Obviously, the law is an issue that deserves consideration, but really the Times just wants to portray the whole thing as yet more evidence that Trump has lost the plot and strayed into madman-dictator territory. “A sustained campaign would… raise further issues related to Mr. Trump’s push to use the military more aggressively to back a variety of his policies, often in the face of legal and constitutional constraints,” the Times states—which is an obvious reference to the deployment of National Guard and Marine units to Los Angeles when Gavin Newsom refused to police the streets himself, and probably also a reference to the militarization of the US-Mexico border, which has resulted in illegal crossings falling to the lowest recorded level ever.
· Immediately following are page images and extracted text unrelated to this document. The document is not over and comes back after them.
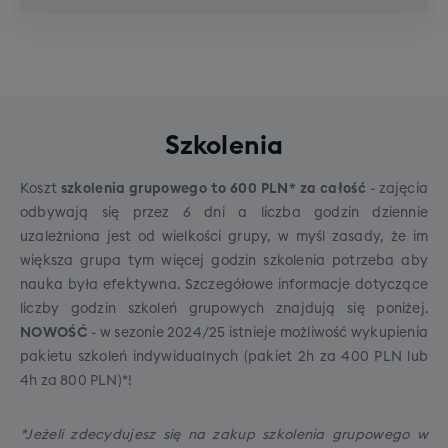
gwarantowany
1 sztuka
Dodatkowe opcje - do wyboru
Łódź
przy rezerwacji
Brak dopłat,
Dojazd
gwarantowany
Maksymalna waga 5 kg
Jeśli potrzebujesz zwiększyć komfort swojej
Dojazd gwarantowany:
Szkolenia
Może to być mały plecak, worek, torebka
podróży lub zwiększyć swój dopuszczalny
damska czy też torba na laptopa.
Bezpośredni autokar:
bagaż, zapraszamy do skorzystania z jednej z
Uruchamiamy go przy
Koszt
szkolenia grupowego to 600 PLN* za całość
- zajęcia
zebraniu minimum 25 osób z wybranej
poniższych dodatkowych opcji, możliwych do
Musi zmieścić się pod siedzeniem lub w
odbywają się przez 6 dni a liczba godzin dziennie
miejscowości.
dokupienia przy rezerwacji wyjazdu:
schowku nad Tobą.
uzależniona jest od wielkości grupy, w myśl zasady, że im
Transport antenkowy:
Jeśli chętnych będzie
większa grupa tym więcej godzin szkolenia potrzeba aby
mniej, dojazd do głównego miejsca zbiórki
nauka była efektywna. Szczegółowe informacje dotyczące
zorganizujemy transportem alternatywnym
liczby godzin szkoleń grupowych znajdują się poniżej.
(najczęściej autokar antenkowy, ale czasami też
NOWOŚĆ
- w sezonie 2024/25 istnieje możliwość wykupienia
PKP / FlixBus).
pakietu szkoleń indywidualnych (pakiet 2h za 400 PLN lub
Gwarancja połączenia:
W razie opóźnienia
4h za 800 PLN)*!
transportu dojazdowego, nasz główny autokar
bezwzględnie poczeka na Ciebie w punkcie
*Jeżeli zdecydujesz się na zakup szkolenia grupowego w
W trosce o bezpieczeństwo i komfort Waszej
+
250
PLN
The Times does note there are a number of clear precedents for what President Trump appears to want to do. These range from the invasion of Panama in 1989, which deposed strongman leader Manuel Noriega, who had been indicted in the US on charges of drug trafficking, to decades of military support provided to Colombia, Peru, Mexico and Honduras in their fights against the drug trade.
None of these precedents, though, involved direct use of American military force. The US military didn’t target the cartels for precision strikes or assassinations or even capture and rendition. All these operations were “framed as providing support for law enforcement authorities.”
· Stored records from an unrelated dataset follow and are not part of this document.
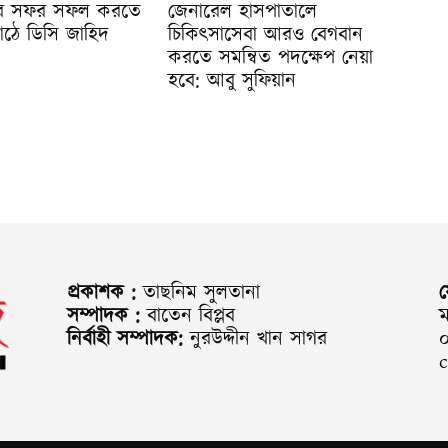
ত্রীর সফর সফল করতে
জেনারেল হাসপাতালে
াঠে ডিসি জাহিদ
চিকিৎসাসেবা আরও বেগবান
করতে সমন্বিত পদক্ষেপ নেয়া
হবে: আবু সুফিয়ান
প্রকাশক :
তাছনিম সুলতানা
সম্পাদক :
বাতেন বিপ্লব
ম
নির্বাহী সম্পাদক:
নুরউদ্দীন খান সাগর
Something else is needed. The Trump administration has already laid the groundwork for this “something else” by declaring a number of cartels terrorist organizations and invoking the Alien Enemies Act of 1798 to allow expedited deportation of foreign gang members on US soil.
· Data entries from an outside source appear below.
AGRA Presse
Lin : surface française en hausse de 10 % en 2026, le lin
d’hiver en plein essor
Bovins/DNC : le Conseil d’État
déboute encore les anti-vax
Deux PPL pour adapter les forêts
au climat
But even if these groups are successfully labelled terrorists, there are still legal niceties that need to be respected, including the role of Congress in greenlighting the use of military force.
In the end, it may all turn on the ability of the President and his lawyers to construct a case that action against the cartels is not only in the national interest, but actually a form of self-defense.
Personally, I don’t think that will be hard. The dreadful scale of the opioid crisis in the US—which claims at least 100,000 lives a year—is argument enough, but then you’ve got the migrant crisis too, which the Trump administration has already argued was a deliberate hostile act against the American people. The cartels helped create that crisis and they benefited from it. If the border weren’t militarized right now, you can bet they’d still be benefiting from it.
The Trump administration might even be able to go further than simply declaring the cartels terrorist organisations. It might be possible to argue that actually, the real sovereign power in large parts of Mexico and other Latin American countries resides not with the government, but with the cartels, making them quasi-state actors and not really terrorists at all. They could be treated as hostile states or quasi-states and therefore subject to all the various conditions that can be imposed on hostile states. The US could, effectively, declare war on them. And it should.
If the second Trump term has demonstrated anything so far, it’s that there are ways and means. I was saying this in another piece I wrote yesterday, about why the Trump administration should consider reinstalling the statue of Robert E. Lee at Charlottesville. “You can just do things,” as people on the internet have been saying. You can.
You can launch immigration raids in sanctuary cities. You can designate foreign gang members as Enemy Aliens and ship them to the worst prison in Latin America. You can deport illegal aliens to third countries—how about Sudan? Or Eswatini?—if their home nations won’t take them. You can ignore the “nationwide injunctions” of Obama- and Biden-appointed activist judges.
You can use the US military against the cartels.
All that’s necessary is the will. And if the Mexicans or the Squatemalans don’t like it and start whinging about sovereignty and international norms, hit them with a 50% remittance tax or raise the tariffs on refried beans. That ought to do the trick.